Tuesday – We had a sunny day for our bike trip on the Cowichan Valley Trail/Great Trail from Glenora to the end of the trail toward Cowichan Lake and back. Les opted to hike the Cowichan River Footpath nearby. Those who didn’t own bikes rented e-bikes, which was entertaining and easy. We later learned that this is the roughest section of the Cowichan Valley Trail, so we spent more time looking where the tire was headed than at the scenery. The forest was lovely and open, with creeks, wetlands (even a turtle) and, of course, trestles and the Cowichan River. 46.0 km; 5¼ hours. We had yet another great dinner and more music.

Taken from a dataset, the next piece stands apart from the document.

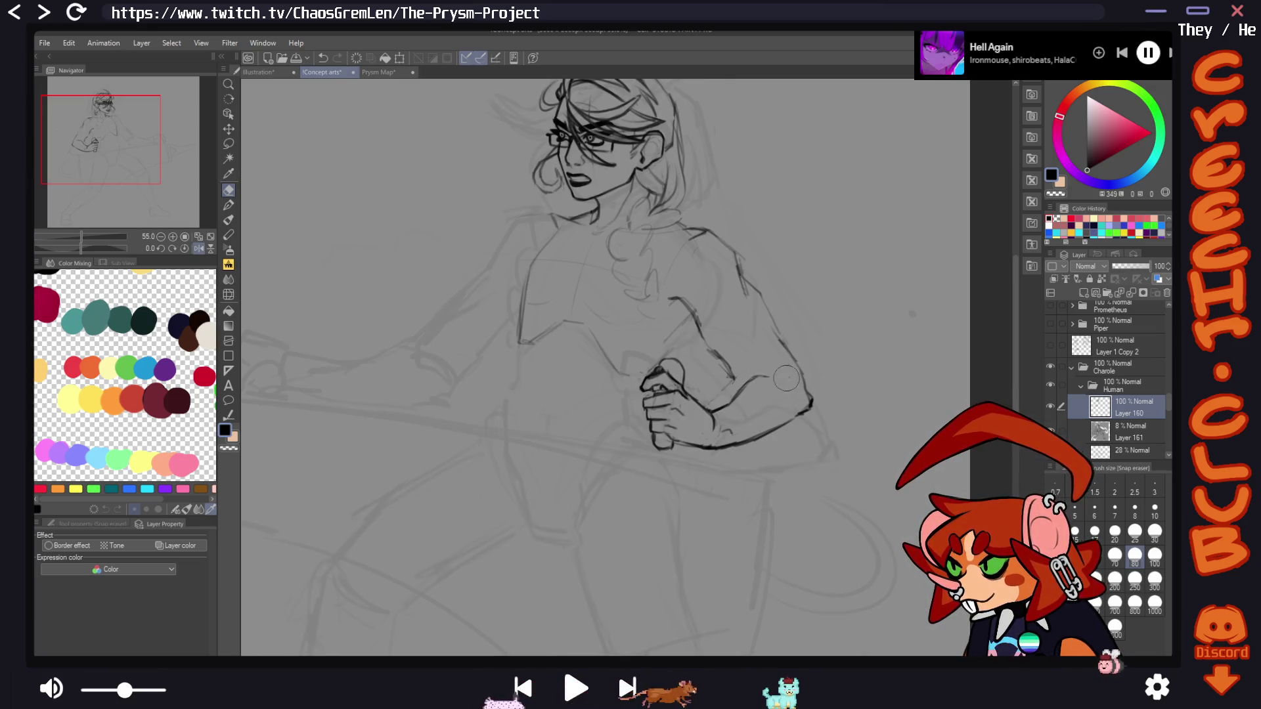
{"action": "left_click", "coordinate": [229, 205]}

Wednesday – The weather improved through the day. We hiked at Mt. Tzouhalem starting at the Kaspa parking lot and following the view trails at the edge of the escarpment. The meadows of shooting star wildflowers were a treat, as were the views of the Cowichan Valley. We stopped for lunch near the cross and then continued along the cliffs to the edge of the reserve before following logging roads, with a view of Salt Spring Island and Samson Narrows, back to the car. This area is a complex web of unmarked paths, and it’s good to go with a map, GPS or app to avoid getting lost. 9.9 km; 4¼ hours.  Although rather late in the day, a few people opted to continue on to the Koksilah Ancient Forest Reserve. After a bit of trouble finding the trailhead, the blue flagging got us to the grove of fine old trees along the river. We would have liked to have spent more time there. 4.3 km; 1 hour. For our last night, we went out to dinner at the Village Chippery, which was very popular with locals and very good.

Thursday – The dark skies only produced drizzle on the hike near Cedar, taking the Cable Bay Trail to Joan Point and Dodd Narrows. This is a popular trail with locals. It’s wide and smooth and trends down to the ocean. The trail along the coast is lovely with great views of the sandstone shoreline typical of the southern Gulf Islands. The spring flowers were excellent with lots of fawn lilies. The current was not running strongly in Dodd Narrows, but the low tide provided inter-tidal viewing. 6.5 km; 1¾ hours.